Jason Simon discusses how FinTech innovation solves system shortcomings

Beyond the well-known diagnosis that in Argentina, 51% of the adult population does not have a bank account, a figure well above that of countries such as Brazil (30%) and Mexico (32%), the experience of national banked users is poor and worrying. According to Link, the largest network of official banks and ATMs in the South American country, 33% of its users have access to all its services, but do not use them. The customer only withdraws money from the bank, uses it in cash and has no further relationship with the entity. Jason Simon, an expert in FinTech, explains how this innovation solves shortcomings in the system, a trend that should prevail.

The truth is that the financial system, in addition to not covering the entire population, provides few solutions to market needs. By centralizing their services in middle and high socioeconomic segments and by granting product lines for already banked sectors, financial entities have been aiming for years at a defined target that provides them with stability in their accounts and does not take risks through innovative investments in the industry.

On the other hand, experiences of companies in the region, with about 35% of customers who had never had a bank account before, reveal how the FinTech sector is promoting initiatives to alleviate the shortcomings of the current system.

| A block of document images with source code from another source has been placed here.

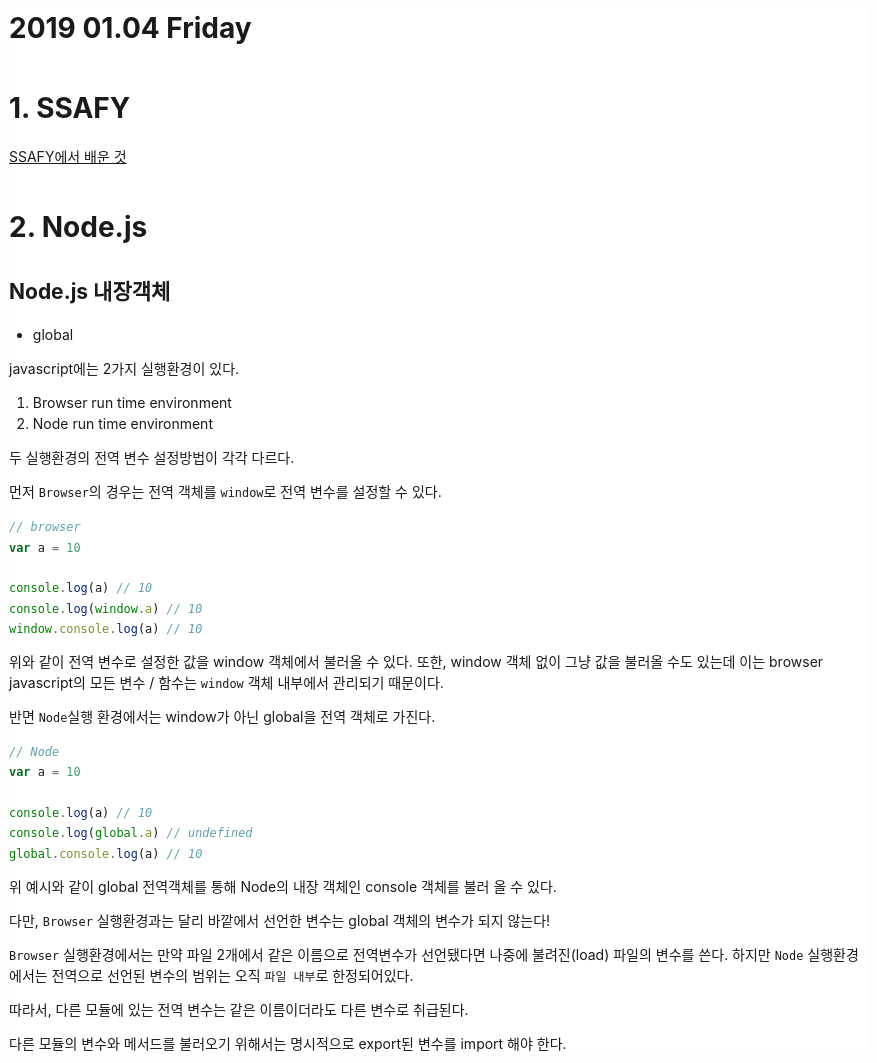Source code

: # 2019 01.04 Friday

# 1. SSAFY

[SSAFY에서 배운 것](https://github.com/chulsea/TIL/blob/master/2019/January/days/0104.md)

# 2. Node.js

## Node.js 내장객체

- global

javascript에는 2가지 실행환경이 있다.

1. Browser run time environment
2. Node run time environment

두 실행환경의 전역 변수 설정방법이 각각 다르다.

먼저 `Browser`의 경우는 전역 객체를 `window`로 전역 변수를 설정할 수 있다.

```javascript
// browser
var a = 10

console.log(a) // 10
console.log(window.a) // 10
window.console.log(a) // 10
```

위와 같이 전역 변수로 설정한 값을 window 객체에서 불러올 수 있다.
또한, window 객체 없이 그냥 값을 불러올 수도 있는데 이는 browser javascript의 모든 변수 / 함수는 `window` 객체 내부에서 관리되기 때문이다.

반면 `Node`실행 환경에서는 window가 아닌 global을 전역 객체로 가진다.

```javascript
// Node
var a = 10

console.log(a) // 10
console.log(global.a) // undefined
global.console.log(a) // 10
```

위 예시와 같이 global 전역객체를 통해 Node의 내장 객체인 console 객체를 불러 올 수 있다.

다만, `Browser` 실행환경과는 달리 바깥에서 선언한 변수는 global 객체의 변수가 되지 않는다!

`Browser` 실행환경에서는 만약 파일 2개에서 같은 이름으로 전역변수가 선언됐다면 나중에 불려진(load) 파일의 변수를 쓴다. 하지만 `Node` 실행환경에서는 전역으로 선언된 변수의 범위는 오직 `파일 내부`로 한정되어있다.

따라서, 다른 모듈에 있는 전역 변수는 같은 이름이더라도 다른 변수로 취급된다.

다른 모듈의 변수와 메서드를 불러오기 위해서는 명시적으로 export된 변수를 import 해야 한다.
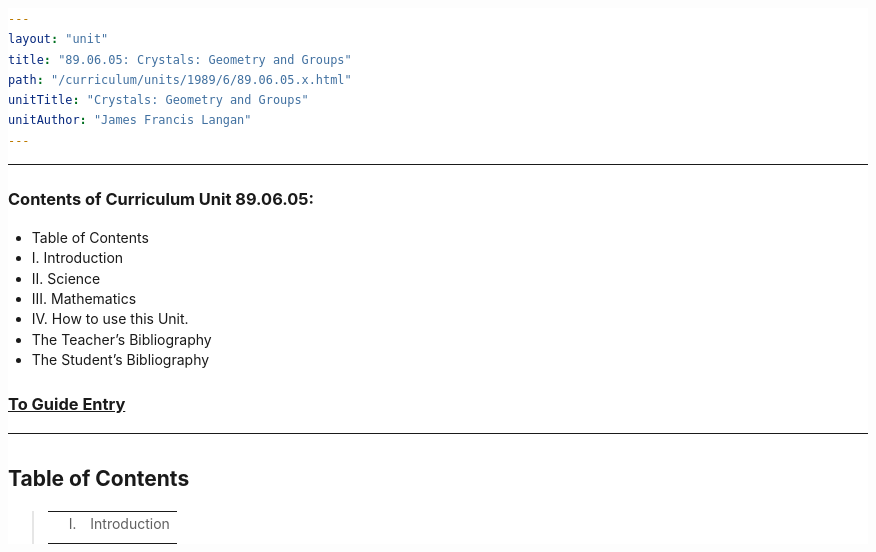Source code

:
 ```yaml
---
layout: "unit"
title: "89.06.05: Crystals: Geometry and Groups"
path: "/curriculum/units/1989/6/89.06.05.x.html"
unitTitle: "Crystals: Geometry and Groups"
unitAuthor: "James Francis Langan"
---
```

<body>
<hr/>
<h3>
Contents of Curriculum Unit 89.06.05:
</h3>
<ul>
<li>
Table of Contents
</li>
<li>
I. Introduction
</li>
<li>
II. Science
</li>
<li>
III. Mathematics
</li>
<li>
IV. How to use this Unit.
</li>
<li>
The Teacher’s Bibliography
</li>
<li>
The Student’s Bibliography
</li>
</ul>
<h3>
<a href="../../../guides/1989/6/89.06.05.x.html">
To Guide Entry
</a>
</h3>
<hr/>
<h2>
Table of Contents
</h2>
<blockquote>
<dl>
<table border="0">
<tr>
<td>
</td>
<td>
I.
</td>
<td>
Introduction
</td>
</tr>
<tr>
<td>
</td>
<td>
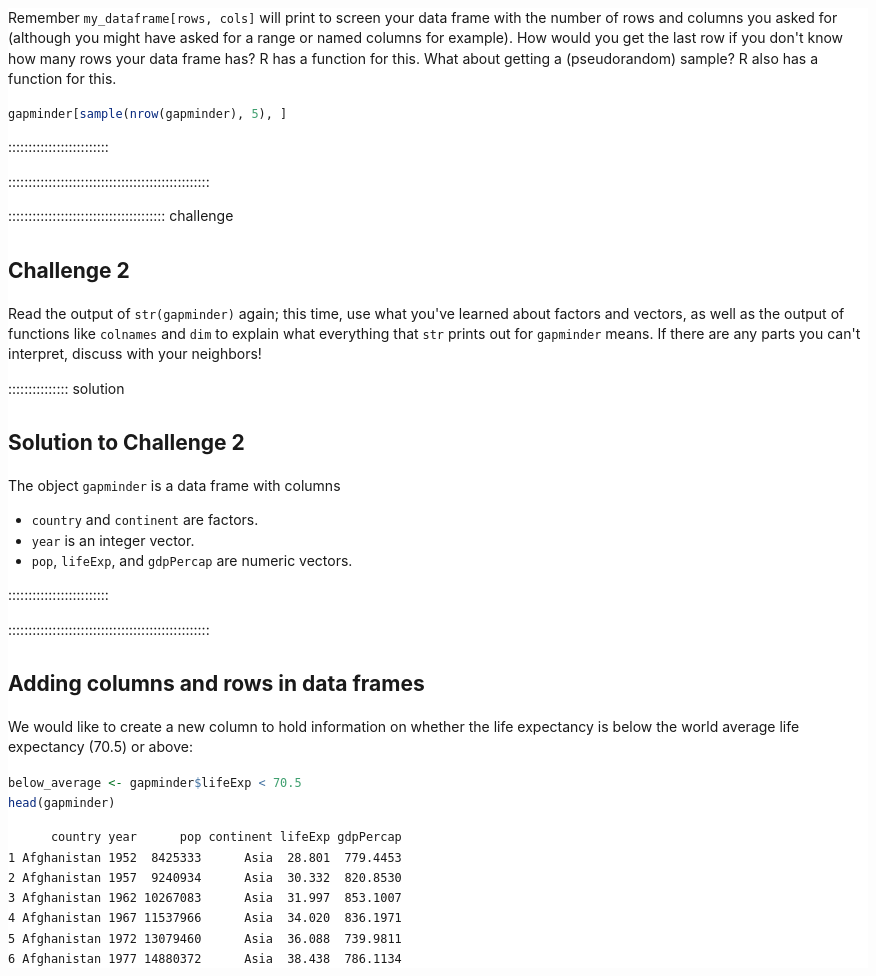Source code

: Remember `my_dataframe[rows, cols]` will print to screen your data frame
with the number of rows and columns you asked for (although you might
have asked for a range or named columns for example). How would you get the
last row if you don't know how many rows your data frame has? R has a
function for this. What about getting a (pseudorandom) sample? R also has a
function for this.


```r
gapminder[sample(nrow(gapminder), 5), ]
```

:::::::::::::::::::::::::

::::::::::::::::::::::::::::::::::::::::::::::::::

:::::::::::::::::::::::::::::::::::::::  challenge

## Challenge 2

Read the output of `str(gapminder)` again; this time, use what you've learned
about factors and vectors, as well as the output of functions like `colnames`
and `dim` to explain what everything that `str` prints out for `gapminder`
means. If there are any parts you can't interpret, discuss with your
neighbors!

:::::::::::::::  solution

## Solution to Challenge 2

The object `gapminder` is a data frame with columns

- `country` and `continent` are factors.
- `year` is an integer vector.
- `pop`, `lifeExp`, and `gdpPercap` are numeric vectors.

:::::::::::::::::::::::::

::::::::::::::::::::::::::::::::::::::::::::::::::

## Adding columns and rows in data frames

We would like to create a new column to hold information on whether the life expectancy is below the world average life expectancy (70.5) or above:


```r
below_average <- gapminder$lifeExp < 70.5
head(gapminder)
```

```{.output}
      country year      pop continent lifeExp gdpPercap
1 Afghanistan 1952  8425333      Asia  28.801  779.4453
2 Afghanistan 1957  9240934      Asia  30.332  820.8530
3 Afghanistan 1962 10267083      Asia  31.997  853.1007
4 Afghanistan 1967 11537966      Asia  34.020  836.1971
5 Afghanistan 1972 13079460      Asia  36.088  739.9811
6 Afghanistan 1977 14880372      Asia  38.438  786.1134
```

If, at the time, “Mercado Pago” had been suffocated by legal frameworks that restricted its innovations in online payments and financial data security, the story of the technology vertical and its impact in terms of user experience and usability would be a different one.

Another example is the scarcity of financing for SMEs and families that have assets, have average salaries, but are excluded from the credit system. Several companies have observed this gap and have developed collateralized loans in different countries. Just to get an idea of the meager collateralized credit segment in a country like Argentina, mortgage loan penetration is barely 1%, while Brazil reports 10% and Chile 20%.

“FinTechs respond to users who, due to the current banking business model, are not banked or are excluded or disadvantaged by the conditions offered by traditional financial services,” explains Simon. “Applying strategies of experimentation of digital and technological solutions that they face with their own investments, FinTech firms promote innovation in financial security, machine learning and Big Data that has a favorable impact on the experience they provide to their users, and that the traditional system can even imitate.”

However, from the other side of the sidewalk, actors flawed in regulatory frameworks that are not in tune with the current era promote that FinTech projects be measured with the same yardstick that governs large national banks. “Respecting the sandbox that the FinTech ecosystem requires for the experimentation of financial products should be the maxim that prevails during the definition of emerging business models. These testing spaces, which are supervised by the regulatory authority, define legal frameworks that protect innovative ventures,” says the expert.

This search for better ways to impact society is governed under special conditions that do not necessarily correspond to those of traditional players targeting different segments. The outcome of this process can serve both industries if FinTech experiences have a favorable impact on traditional banking in terms of the user service they provide and the management models they promote. There is no reason to obscure the importance of each sector for society and hinder innovation processes.